# Joining cedar



## brookbend (Aug 19, 2009)

I am failing to join end grain to side grain with western red cedar. The joint falls a part with 2 test pieces using Titelbond III. The glue is new, and the wood is dried - bought from a lumber yard as dressed 2x4's.

I applied glue to the end grain first, and waited 10 min. Then applied more glue and clamped to the side grain piece. Waited 45 min then tested.

[Ultimately, I'll aid the joint with 2 mahogany dowels. But since it's for outdoors...would be nice to get more than only the dowel pins holding[.

Note: my first trial was end grain to end grain, clamped over night. No go, which made me switch to end to side grain.


----------



## Dave Paine (May 30, 2012)

Sorry to advise but end grain joined to anything is weak.

You will need to rely on the dowels for the strength.

The alternate is a mortise and tenon joint.


----------



## GeorgeC (Jul 30, 2008)

The end grain of cedar is very porous. Hard to make glue joint.

As stated a mortise and tenon joint is good. Even a half lap joint would be OK. You could even pin the half lap joint with a dowel.

If we knew more about your overall intent it would help.

George


----------



## DaveTTC (May 25, 2012)

brookbend said:


> I am failing to join end grain to side grain with western red cedar. The joint falls a part with 2 test pieces using Titelbond III. The glue is new, and the wood is dried - bought from a lumber yard as dressed 2x4's.
> 
> I applied glue to the end grain first, and waited 10 min. Then applied more glue and clamped to the side grain piece. Waited 45 min then tested.
> 
> ...


I can't imagine why you would have an end to end joint for a new build unless it is some kind of mitre. I agree with George. Mortise and tenon sounds the way to go. Dowel may be ok too, depends on application, for that matter a biscuit joint might even work for what you want. 

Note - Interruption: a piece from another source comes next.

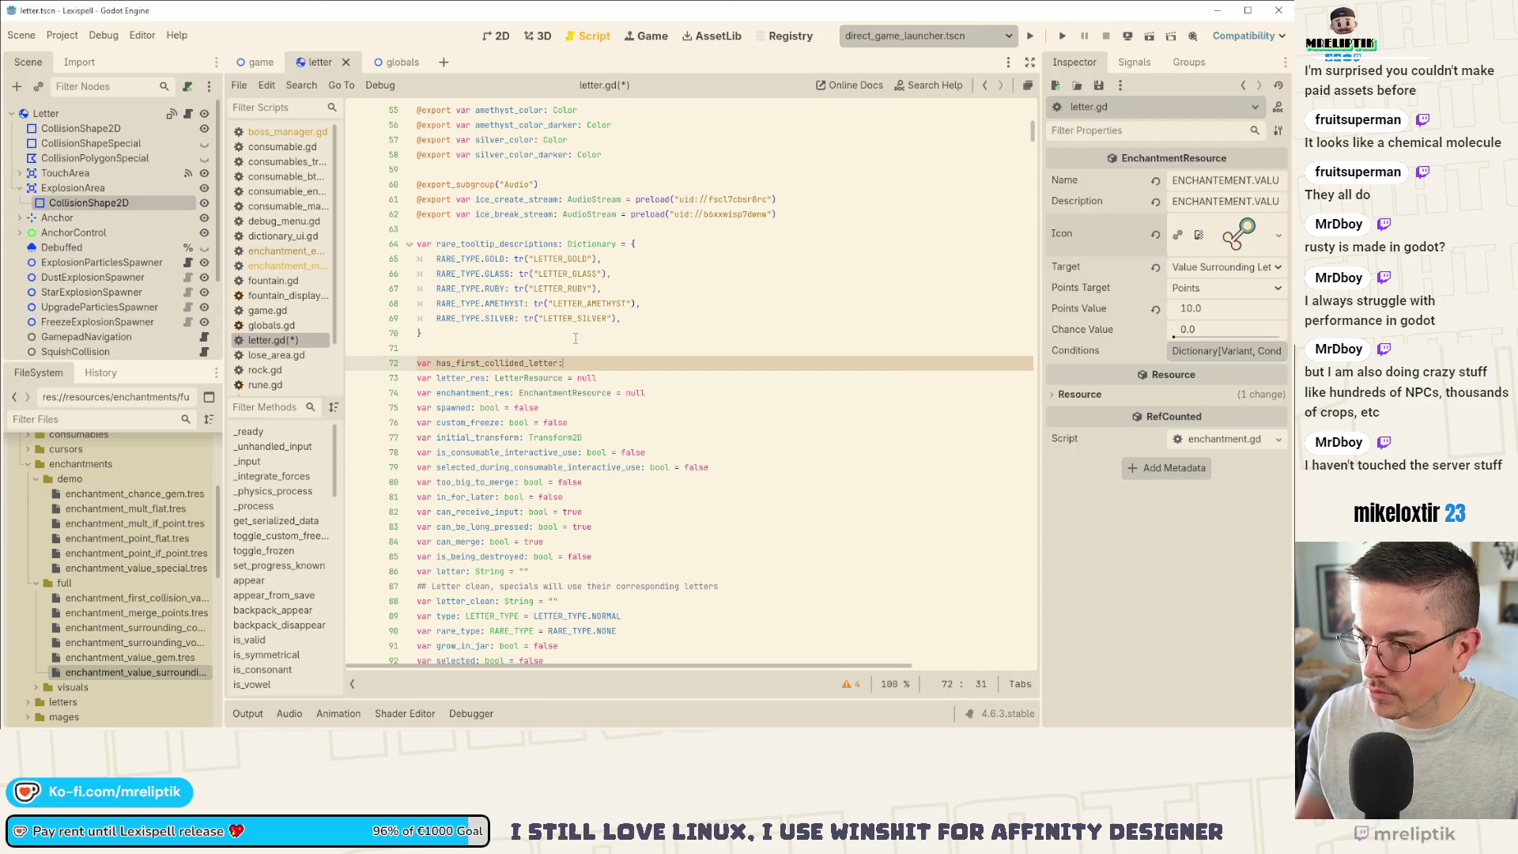
text( bool = false)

I am planing to use WRC to make a timber camper for my truck. My intension is to use mortise and tenon on main framing.

Dave The Turning Cowboy


----------



## veerji (Sep 29, 2012)

Note: my first trial was end grain to end grain, clamped over night. No go, which made me switch to end to side grain.


----------



## rayking49 (Nov 6, 2011)

What are you attempting to make?


----------